The Indian Legal Framework already encourages the Courts to refer the disputing parties to mediation, if there is an element of settlement which the parties may accept. The enactment of Mediation Act, 2023 has taken this encouragement a step forward. The Act has mainly focused on Pre litigation mediation and recognized it in civil matters for the first time. Pre litigation mediation was earlier validated only in case of Commercial cases. Now after the Act, it will cover all civil disputes except which are specifically mentioned in the Act as not fit for mediation. Like arbitration clause, the parties to an agreement may also add mediation clause in their agreement.
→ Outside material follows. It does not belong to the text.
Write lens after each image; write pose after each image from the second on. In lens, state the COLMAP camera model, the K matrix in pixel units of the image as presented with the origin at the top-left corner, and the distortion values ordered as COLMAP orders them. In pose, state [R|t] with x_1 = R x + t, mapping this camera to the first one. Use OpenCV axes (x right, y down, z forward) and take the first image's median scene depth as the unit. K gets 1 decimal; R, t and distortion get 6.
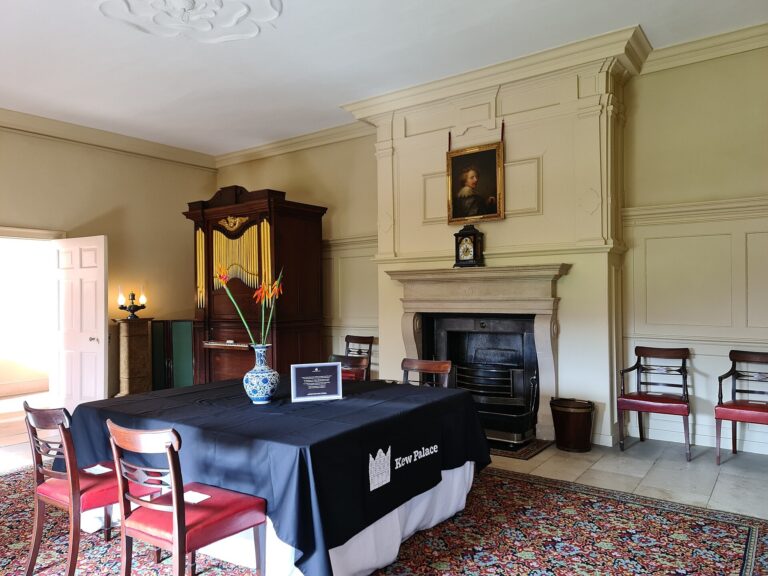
lens RADIAL K [[566.5, 0, 384.3], [0, 566.5, 289.4], [0, 0, 1]] dist [0.023035, -0.003714]
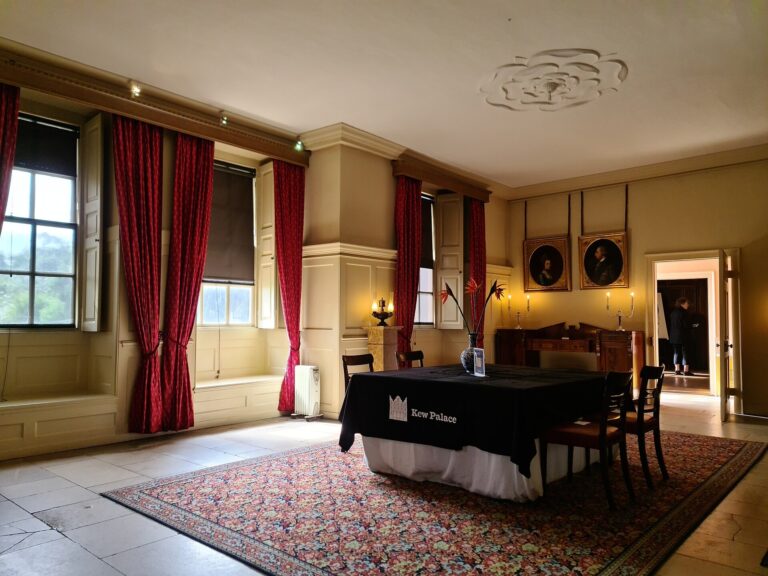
lens RADIAL K [[566.5, 0, 383.4], [0, 566.5, 290.5], [0, 0, 1]] dist [0.023035, -0.003714]
pose [[-0.101806, -0.041912, -0.993921, 1.406436], [-0.003406, 0.999121, -0.041783, 0.052857], [0.994798, -0.000869, -0.101859, 1.015748]]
Even, irrespective of prior mediation clause, the parties may approach for mediation before approaching to any Court. To facilitate this process, the Act provides for mediation service providers to maintain a panel of mediators.

The Act mandates establishment of Mediation Council of India by the Central Government to register the mediators and recognize mediation service providers and mediation institutes.

Another interesting feature of the Act is introduction of the concept of ‘online mediation’ and ‘community mediation’. As the name suggests, the Act has opened the scope of mediation through virtual mode by the use of electronic devices, where attendance of either party in mediation centers is not possible. While the community mediation is such a concept where any dispute likely to affect peace, harmony and tranquility amongst the residents or families of any area or locality may be settled through community mediation. The Act has mandated the mediation service providers to maintain a special panel of three community mediators to conduct community mediation and all three mediators at a time will conduct a mediation. However any settlement agreement arrived in the community mediation shall be for the purpose of maintaining the peace, harmony and tranquility amongst the residents or families of any area or locality but shall not be enforceable as a Judgment or decree of a civil Court.

The Act has a provision of registration of Pre litigation Mediated Settlement Agreement with a registering Authority constituted under the Act. Another significant provision of the Act is that a mediated settlement agreement shall be enforced with the provisions of the Code of Civil Procedure, in the same manner as if it were a Judgment or decree passed by a Court, and may, accordingly be relied on by any of the parties or persons claiming through them, by way of defence in a legal proceeding. So, the mediated settlement agreement of pre litigation matter gets its finality at par with a decree of a Civil Court. However, this agreement can be challenged in Court, but on very limited grounds. So, the practice of pre litigation mediation in civil matters would reduce the burden on Courts to a great extent.

We have seen recently that the growing number of cases in Indian Courts has become a great matter of concern. The Judge-population ratio in India is approximately 21 Judges per million populations. With growth of trade and commerce, the number of suits involving commercial disputes has increased in recent years. Keeping in view the low Judge-population ratio and the pendency position of civil and commercial suits, mediation as an Alternative Dispute Resolution can prove to be an effective alternative to the conventional dispute resolution. So, the need of the hour is effective utilization of the existing mediation mechanism. All the stakeholders of the Justice delivery system are required to sensitize themselves about their roles and encourage the litigants to resolve their disputes through mediation. Effective utilization of existing mediation mechanism will enhance the efficiency of the system, and thereby gain trust of the disputants and in this way, the disputants will choose mediation over the conventional litigation for resolving their disputes. Very soon, the Courts will no longer be the default venue, rather, it will be considered as a last resort for the disputants for resolution of their disputes and thus, the pendency of the Courts can be reduced to a great extent.